**Selected passage:**
Issue 3: Codex is stuck on the logo screen
This usually happens during Codex startup. Codex may need to request ChatGPT or OpenAI-related resources, but the current network cannot access them.
Possible fixes:
Confirm that the proxy is enabled.
Add Codex-related domains to proxy rules.
Close the app and restart it through Codex++.
If it is still stuck, first check whether the original Codex app can start normally.
Issue 4: plugin entry is not unlocked
If you launch the original Codex app directly instead of using Codex++, the enhancement script will not be injected, so the plugin entry will not appear.
Fix:
Close Codex.
Launch it using the Codex++ desktop icon.
Check whether Codex++ appears in the top menu bar.
8. Who is this setup for?
This setup is suitable for:
Users who want to try Codex Desktop but do not currently have an official Codex account.
Developers who want to connect DeepSeek, Qwen, or other domestic models to a coding assistant.
Users who want to keep the Codex desktop interaction while using a custom API.
Education scenarios, internal team experiments, or personal development environments.
It may not be suitable for:
Production environments that are highly sensitive to third-party injection tools.
Teams that want to use only official OpenAI-supported paths.
Users who do not want to maintain proxy, API, model-name, or protocol settings.

**Problems and tasks:**
1 > According to the troubleshooting guide, why does the plugin entry fail to appear when the original Codex app is launched directly?
2 > Update the troubleshooting guide's text starting with "If it is still" and going on through "Codex++ desktop icon.", putting "Start menu shortcut" in place of "desktop icon".
The dataset entries that come next are separate material, unrelated to the troubleshooting guide.

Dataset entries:
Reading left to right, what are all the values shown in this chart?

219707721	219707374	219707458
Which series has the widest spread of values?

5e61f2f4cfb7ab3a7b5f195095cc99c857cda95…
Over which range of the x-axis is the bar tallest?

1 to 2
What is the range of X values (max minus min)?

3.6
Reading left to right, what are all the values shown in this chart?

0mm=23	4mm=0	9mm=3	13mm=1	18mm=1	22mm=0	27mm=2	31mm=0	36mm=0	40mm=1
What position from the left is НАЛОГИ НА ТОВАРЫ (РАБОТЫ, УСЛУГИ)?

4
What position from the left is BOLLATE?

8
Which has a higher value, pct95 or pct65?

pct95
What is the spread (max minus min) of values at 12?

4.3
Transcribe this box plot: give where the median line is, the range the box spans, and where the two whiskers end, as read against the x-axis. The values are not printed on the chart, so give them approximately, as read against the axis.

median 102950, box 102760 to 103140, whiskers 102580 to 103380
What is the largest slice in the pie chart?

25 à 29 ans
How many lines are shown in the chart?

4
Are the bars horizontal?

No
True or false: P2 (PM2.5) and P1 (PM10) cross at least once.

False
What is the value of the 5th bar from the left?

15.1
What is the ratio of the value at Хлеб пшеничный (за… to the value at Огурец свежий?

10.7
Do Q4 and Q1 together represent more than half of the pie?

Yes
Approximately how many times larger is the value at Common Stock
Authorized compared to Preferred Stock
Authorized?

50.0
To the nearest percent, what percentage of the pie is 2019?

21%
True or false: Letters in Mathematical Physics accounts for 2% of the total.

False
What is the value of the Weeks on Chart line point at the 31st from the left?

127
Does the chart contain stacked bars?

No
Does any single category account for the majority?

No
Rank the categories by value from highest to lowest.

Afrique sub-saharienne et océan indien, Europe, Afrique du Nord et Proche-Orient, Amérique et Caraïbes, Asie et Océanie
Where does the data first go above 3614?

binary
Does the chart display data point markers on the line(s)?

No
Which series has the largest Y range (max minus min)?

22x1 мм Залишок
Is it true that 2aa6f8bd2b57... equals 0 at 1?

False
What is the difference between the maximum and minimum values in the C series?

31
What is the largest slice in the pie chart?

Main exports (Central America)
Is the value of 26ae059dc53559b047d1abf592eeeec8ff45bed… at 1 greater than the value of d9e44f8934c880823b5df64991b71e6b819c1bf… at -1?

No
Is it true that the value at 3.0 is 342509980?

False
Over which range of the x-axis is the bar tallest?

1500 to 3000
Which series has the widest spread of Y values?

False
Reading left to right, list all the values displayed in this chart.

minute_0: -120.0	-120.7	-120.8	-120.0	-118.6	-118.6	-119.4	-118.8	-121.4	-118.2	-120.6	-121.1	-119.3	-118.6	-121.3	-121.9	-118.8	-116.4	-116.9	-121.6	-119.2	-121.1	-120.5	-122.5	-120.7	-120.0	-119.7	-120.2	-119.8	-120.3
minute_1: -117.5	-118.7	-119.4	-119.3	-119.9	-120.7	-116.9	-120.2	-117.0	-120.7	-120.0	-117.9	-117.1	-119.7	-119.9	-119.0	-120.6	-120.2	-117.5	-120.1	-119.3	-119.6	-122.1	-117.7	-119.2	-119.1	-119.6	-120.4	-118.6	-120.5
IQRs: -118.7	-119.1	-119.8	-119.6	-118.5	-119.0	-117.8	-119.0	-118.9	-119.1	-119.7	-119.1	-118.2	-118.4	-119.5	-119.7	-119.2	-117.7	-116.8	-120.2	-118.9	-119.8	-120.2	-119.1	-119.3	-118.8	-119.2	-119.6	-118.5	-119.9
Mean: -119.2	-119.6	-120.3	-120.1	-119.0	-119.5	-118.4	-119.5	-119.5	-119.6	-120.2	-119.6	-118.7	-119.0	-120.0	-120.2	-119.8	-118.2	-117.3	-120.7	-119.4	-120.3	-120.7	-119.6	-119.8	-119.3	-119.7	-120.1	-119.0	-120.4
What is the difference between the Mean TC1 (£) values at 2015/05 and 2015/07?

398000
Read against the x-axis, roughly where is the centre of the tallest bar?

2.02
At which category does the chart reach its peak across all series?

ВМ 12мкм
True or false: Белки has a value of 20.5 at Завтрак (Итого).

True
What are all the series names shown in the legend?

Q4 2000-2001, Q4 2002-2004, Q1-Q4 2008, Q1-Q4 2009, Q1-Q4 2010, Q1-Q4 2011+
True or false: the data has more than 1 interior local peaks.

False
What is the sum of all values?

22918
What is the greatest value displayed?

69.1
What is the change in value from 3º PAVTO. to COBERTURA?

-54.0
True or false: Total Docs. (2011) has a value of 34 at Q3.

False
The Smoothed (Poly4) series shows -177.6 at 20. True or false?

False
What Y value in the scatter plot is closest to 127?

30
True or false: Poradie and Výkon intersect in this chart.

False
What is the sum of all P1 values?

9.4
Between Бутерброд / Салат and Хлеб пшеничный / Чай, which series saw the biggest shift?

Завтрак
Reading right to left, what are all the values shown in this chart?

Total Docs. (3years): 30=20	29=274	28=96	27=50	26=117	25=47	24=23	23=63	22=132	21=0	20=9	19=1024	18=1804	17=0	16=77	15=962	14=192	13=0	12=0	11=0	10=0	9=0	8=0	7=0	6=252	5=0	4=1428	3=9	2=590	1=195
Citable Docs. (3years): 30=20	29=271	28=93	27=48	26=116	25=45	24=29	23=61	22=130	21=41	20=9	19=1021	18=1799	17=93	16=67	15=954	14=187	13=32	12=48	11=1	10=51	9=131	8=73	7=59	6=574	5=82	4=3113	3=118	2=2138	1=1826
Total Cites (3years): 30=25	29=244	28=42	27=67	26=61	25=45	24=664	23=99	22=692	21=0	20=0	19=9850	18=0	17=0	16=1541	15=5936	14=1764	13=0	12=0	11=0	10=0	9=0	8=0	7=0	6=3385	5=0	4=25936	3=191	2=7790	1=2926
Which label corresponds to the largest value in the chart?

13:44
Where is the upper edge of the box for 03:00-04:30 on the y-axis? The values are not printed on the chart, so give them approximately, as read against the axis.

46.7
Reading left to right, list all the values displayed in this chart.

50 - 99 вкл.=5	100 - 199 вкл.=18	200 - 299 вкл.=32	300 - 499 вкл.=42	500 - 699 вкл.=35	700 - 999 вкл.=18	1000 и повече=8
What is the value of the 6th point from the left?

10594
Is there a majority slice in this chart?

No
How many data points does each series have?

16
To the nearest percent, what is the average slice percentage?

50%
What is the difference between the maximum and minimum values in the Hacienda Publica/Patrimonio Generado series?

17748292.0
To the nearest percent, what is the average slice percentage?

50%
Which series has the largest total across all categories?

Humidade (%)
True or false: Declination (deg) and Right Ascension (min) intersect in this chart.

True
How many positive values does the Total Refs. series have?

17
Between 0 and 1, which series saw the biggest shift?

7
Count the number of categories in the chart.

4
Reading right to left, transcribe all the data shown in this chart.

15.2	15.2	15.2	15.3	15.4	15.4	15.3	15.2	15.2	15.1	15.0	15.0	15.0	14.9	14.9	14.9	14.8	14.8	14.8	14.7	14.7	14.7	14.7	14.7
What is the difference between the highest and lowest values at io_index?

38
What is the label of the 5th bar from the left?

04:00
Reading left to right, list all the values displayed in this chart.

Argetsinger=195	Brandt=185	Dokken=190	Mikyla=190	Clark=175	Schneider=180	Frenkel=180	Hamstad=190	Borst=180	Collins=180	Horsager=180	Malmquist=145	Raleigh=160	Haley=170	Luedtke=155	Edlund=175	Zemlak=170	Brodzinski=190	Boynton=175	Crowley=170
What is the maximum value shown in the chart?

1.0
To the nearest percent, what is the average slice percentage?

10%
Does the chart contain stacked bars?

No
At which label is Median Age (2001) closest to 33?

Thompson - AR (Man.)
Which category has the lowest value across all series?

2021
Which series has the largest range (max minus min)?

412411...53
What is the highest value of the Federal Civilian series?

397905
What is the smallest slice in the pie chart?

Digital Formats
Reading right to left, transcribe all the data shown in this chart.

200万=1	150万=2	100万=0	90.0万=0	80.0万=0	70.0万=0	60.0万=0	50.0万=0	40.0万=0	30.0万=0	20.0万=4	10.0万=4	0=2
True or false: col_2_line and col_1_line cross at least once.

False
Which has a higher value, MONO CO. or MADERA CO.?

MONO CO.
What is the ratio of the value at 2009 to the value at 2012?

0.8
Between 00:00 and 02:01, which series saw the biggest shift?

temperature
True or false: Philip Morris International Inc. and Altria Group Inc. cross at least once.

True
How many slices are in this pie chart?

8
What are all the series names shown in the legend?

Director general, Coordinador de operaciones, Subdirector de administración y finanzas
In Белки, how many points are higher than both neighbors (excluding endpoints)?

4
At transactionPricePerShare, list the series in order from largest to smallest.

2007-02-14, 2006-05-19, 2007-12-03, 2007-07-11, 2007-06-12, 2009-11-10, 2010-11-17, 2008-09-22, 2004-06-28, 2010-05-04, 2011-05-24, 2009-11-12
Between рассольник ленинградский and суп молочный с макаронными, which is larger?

**Solutions below:**
1 > The enhancement script is not injected when the original Codex app is launched directly instead of through Codex++.

2 >
If it is still stuck, first check whether the original Codex app can start normally.
Issue 4: plugin entry is not unlocked
If you launch the original Codex app directly instead of using Codex++, the enhancement script will not be injected, so the plugin entry will not appear.
Fix:
Close Codex.
Launch it using the Codex++ Start menu shortcut.